What are the red flags of a puppy mill or bad breeder?
Warning signs include a seller who always has multiple litters available, who will not let you visit or meet the parents, who offers to ship or meet sight-unseen, who pressures you to pay quickly, who cannot produce health testing, or who claims a giant breed needs no testing. Unusually low prices and a lack of any buyer screening are also red flags. The right response is to walk away.
Is it better to buy a puppy or adopt?
Both can be responsible choices. Breed-specific rescues and shelters place many wonderful dogs, including purebred mastiffs and Labradors, and adoption is a great option if you are open to an older dog or an unknown history. If you want a puppy with a known background and health-tested parents, a responsible breeder is appropriate. What matters most is avoiding puppy mills and careless breeders in either case.
How much should a well-bred puppy cost?
Prices vary widely by breed, region, breeder, and bloodline, and this guide does not publish prices because they change and differ everywhere. What is consistent is that a responsibly bred, health-tested puppy generally costs more than a careless one, and an unusually cheap puppy can signal skipped testing and poor conditions.
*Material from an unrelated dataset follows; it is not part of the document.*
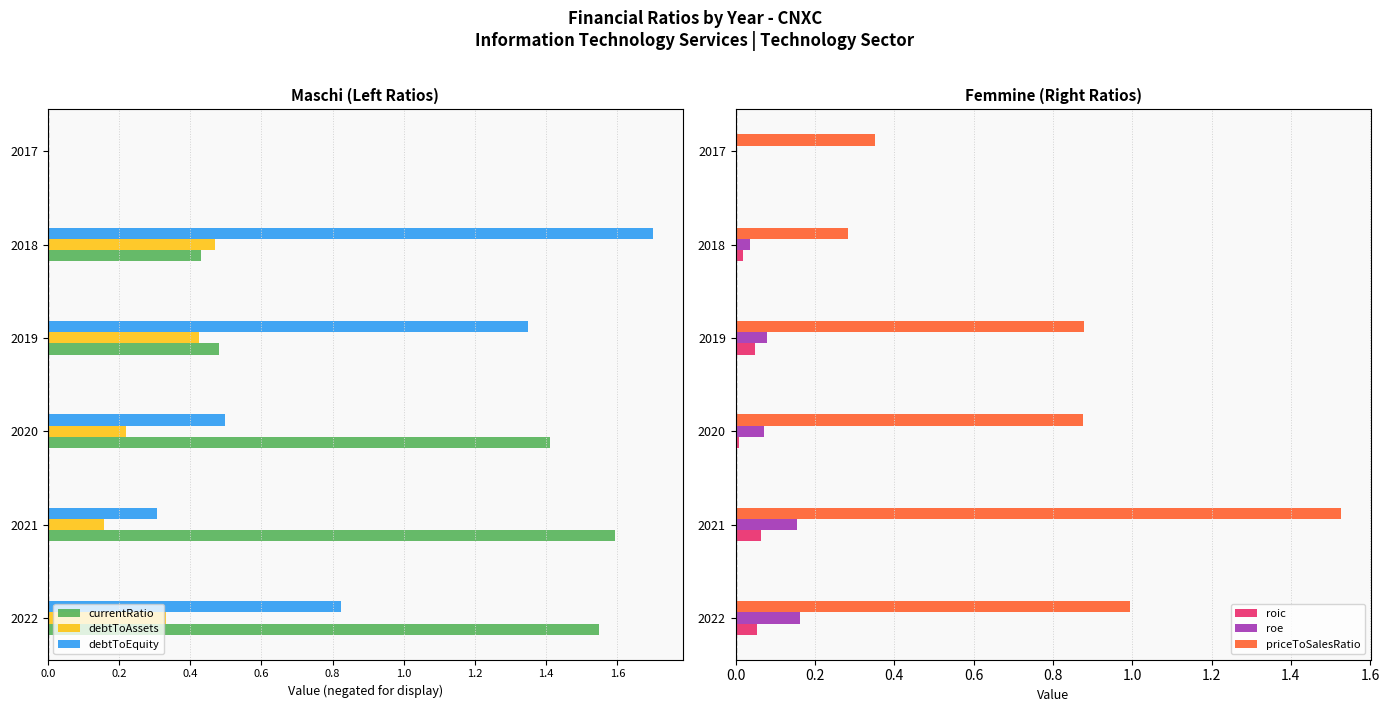

What are all the series names shown in the legend?

currentRatio, debtToAssets, debtToEquity, roic, roe, priceToSalesRatio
Budget for the lifetime cost of the dog, especially for a giant breed, not just the purchase price.
What questions will a good breeder ask me?
A responsible breeder typically asks about your living situation, whether you have owned the breed or a similar dog before, your plans for training, exercise, and containment, who will care for the dog, and whether you understand what the breed really requires. This screening is a good sign; it means the breeder is trying to place each puppy in a suitable, committed home rather than simply making a sale.

Mastiff Dog publishes independent, general information about the English Mastiff, Bullmastiff, and Labrador Retriever. It is educational content, not veterinary, behavioral, or purchase advice, and it is not affiliated with any kennel, breeder, or registry. We do not sell dogs and we do not publish litters, prices, or breeder listings on this site. For health concerns always consult a licensed veterinarian, and when looking for a puppy, work with a responsible breeder or a recognized breed-club rescue and verify health testing and registration documents yourself.